In 1950 Chattanooga resident and historian Anne Bachman Hyde (1868-1959) gave the university her personal library, which totaled over 1200 books. Included in this collection was a strong collection of southern-based literature and history, as well as local history. The daughter of long-time First Presbyterian Church pastor Jonathan Waverly Bachman, Mrs. Hyde served a stint as Historian-General of the United Daughters of the Confederacy. Along with her large book collection came her personal papers, and a recent re-evaluation of this book and personal papers collection revealed treasures previously overlooked.

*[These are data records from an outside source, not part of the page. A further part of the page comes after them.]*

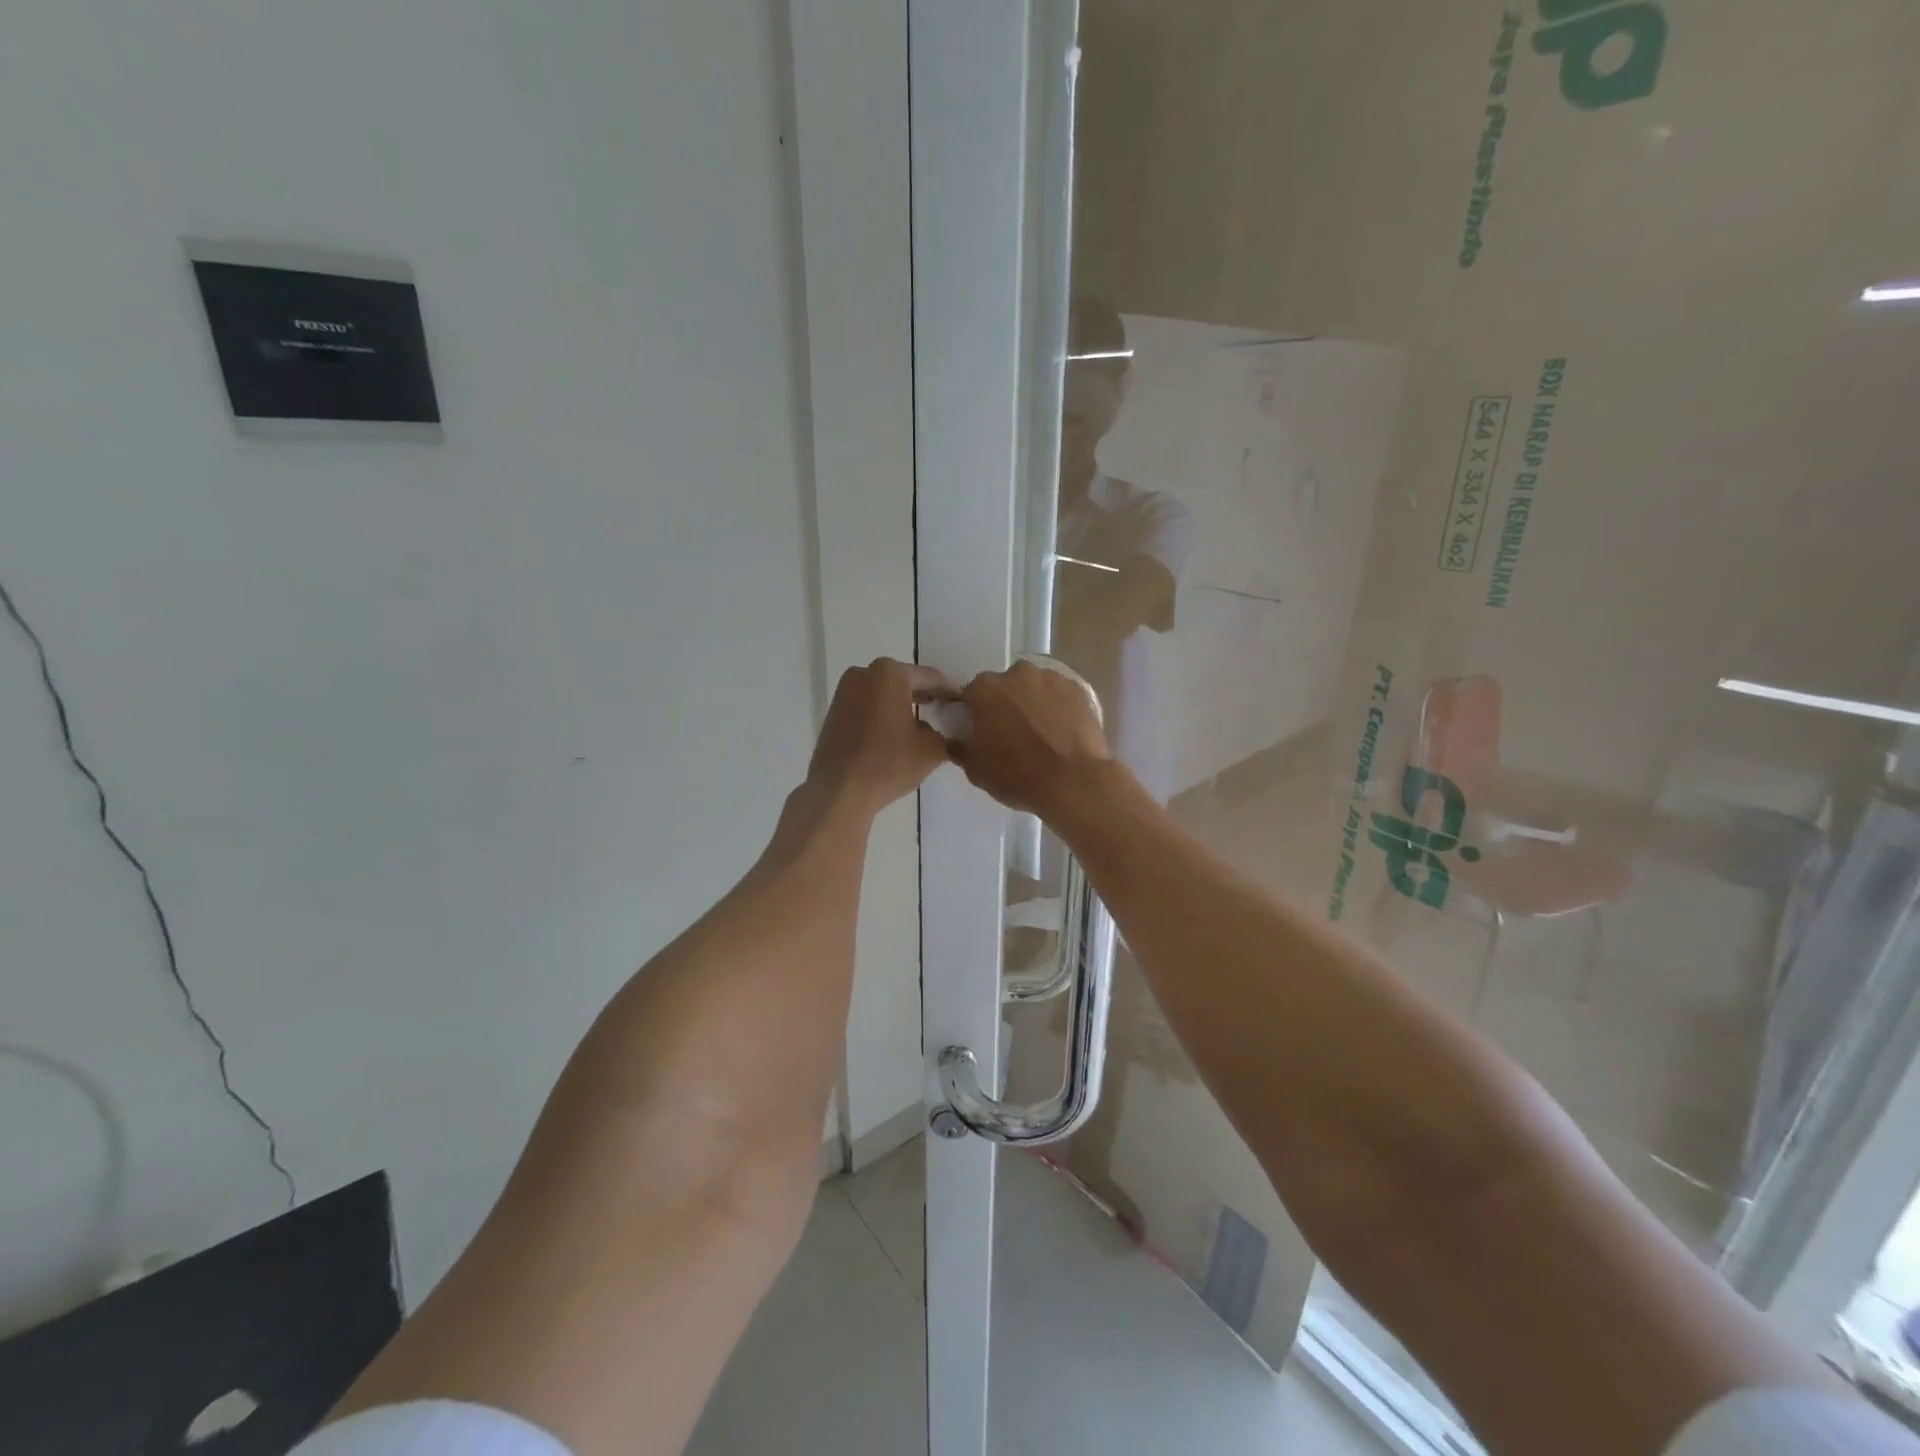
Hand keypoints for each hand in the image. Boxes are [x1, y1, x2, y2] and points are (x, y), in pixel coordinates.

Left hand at [806, 658, 953, 814]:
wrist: (839, 791)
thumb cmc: (889, 763)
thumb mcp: (932, 749)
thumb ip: (945, 733)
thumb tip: (942, 732)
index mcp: (890, 673)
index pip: (931, 678)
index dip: (949, 693)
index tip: (962, 705)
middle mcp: (864, 673)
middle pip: (904, 682)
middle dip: (924, 696)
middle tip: (944, 713)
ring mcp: (844, 692)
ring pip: (883, 694)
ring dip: (901, 706)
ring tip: (920, 726)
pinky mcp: (833, 712)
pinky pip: (867, 707)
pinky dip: (882, 715)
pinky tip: (894, 734)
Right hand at [949, 660, 1111, 816]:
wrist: (1073, 783)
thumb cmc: (1017, 776)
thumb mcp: (976, 770)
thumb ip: (961, 748)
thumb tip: (957, 740)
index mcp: (984, 689)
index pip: (971, 696)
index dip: (975, 714)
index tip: (981, 733)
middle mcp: (1017, 674)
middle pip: (1004, 687)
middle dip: (1005, 705)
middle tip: (1012, 734)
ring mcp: (1051, 678)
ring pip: (1033, 687)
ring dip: (1032, 703)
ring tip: (1041, 734)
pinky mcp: (1078, 689)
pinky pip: (1059, 695)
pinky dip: (1058, 708)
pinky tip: (1062, 731)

“I had processed the collection in 2002, shortly after I came to UTC,” said Special Collections librarian Steve Cox, “but I wasn’t as familiar with local and Tennessee history as I am now. In the past few years I started identifying certain items in the collection that convinced me I needed to re-evaluate it.” The process took several months and during that time Cox found several books and items of note. Included is a rare and early Tennessee pamphlet, A Moral and Political Discourse on War, printed in 1814 in Rogersville, Tennessee. Cox also went on to do the first inventory of the 1200+ books Mrs. Hyde had donated to the university, and found that surprisingly enough, most were still in the library’s collections, either in the circulating collection, or in the Special Collections. “The reason I wanted to do an inventory,” Cox went on, “is that I discovered that Mrs. Hyde often placed things in her books, including letters from authors, newspaper book reviews, and in one she even pasted in rare Confederate currency, postage stamps, and Civil War-era photographs of Confederate officers. I was able to recover a lot of these before they fell out and were lost.”
The Anne Bachman Hyde Collection holds two letters from Theodore Roosevelt, written after he was president, a letter from British novelist Sir Arthur Conan Doyle; several dozen rare carte de visite photographs of Civil War Confederate officers; letters and documents of Chattanooga lawyer Charles McGuffey (1842-1916), including letters and documents pertaining to Mr. McGuffey’s grandfather, the noted Cincinnati physician Daniel Drake (1785-1852); research on the Brainerd Mission and the Cherokee Indians; rare local newspapers such as the Chattanooga Daily Rebel and the Chattanooga Daily News; rare books such as the 1725 Dunciad Variorum, published in London by Alexander Pope (using a pseudonym); a first edition of Joel Chandler Harris’ Uncle Remus: His Songs and His Sayings; and Memoirs of the War in the Southern Department of the United States, by Henry Lee, which was Robert E. Lee’s personal copy of this book authored by his father, and bears his signature inside. There are also many pamphlets and publications on historical matters, especially the Civil War.